しかし問題は②です。読書と作文は「豊かな人間性」を育むためにある。この思想はいったいどこから来たのでしょうか。私の知る限り、読書が「豊かな人間性」を育むのだとすれば、読書好きは全員「豊かな人間性」をもれなく携えていることになりますが、現実は……。書評家である自分の首も絞めそうなので、このあたりにしておきましょう。

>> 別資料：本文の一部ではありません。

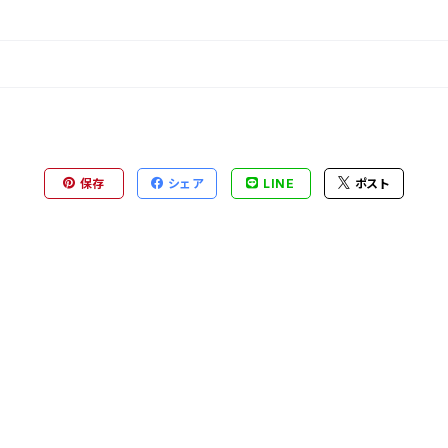
保存
シェア
LINE
ポスト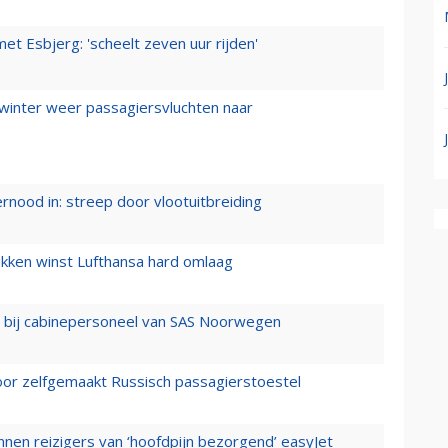
t Esbjerg: 'scheelt zeven uur rijden'
 winter weer passagiersvluchten naar
ernood in: streep door vlootuitbreiding
ukken winst Lufthansa hard omlaag
 bij cabinepersoneel van SAS Noorwegen
voor zelfgemaakt Russisch passagierstoestel
nen reizigers van ‘hoofdpijn bezorgend’ easyJet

そう、読書とは本来、本というメディアを通して、そこにつづられている知識や物語といった情報を得る行為。しかし読書感想文コンクールは頑なに「読書に伴う感動は(単に情報を得るだけでなく)豊かな人間性を育むためにある」という思想を抱き続けています。
読書は「価値観」を身につけるためのものという思想
実は、この「読書は豊かな人間性を育むためのもの」という思想は、文部科学省の読書教育方針にも合致しているところです。
たとえば文部科学省のWEBサイトを見てみましょう。ここで掲載された「国語力を身に付けるための読書活動の在り方」もまた、この「読書=豊かな人間性を育むためのもの」という思想をあらわにしているのです。
そう、読書は「教養、価値観、感性」を身につけるためのもの。教養=知識と感性=感受性はともかくとして、問題は「価値観」です。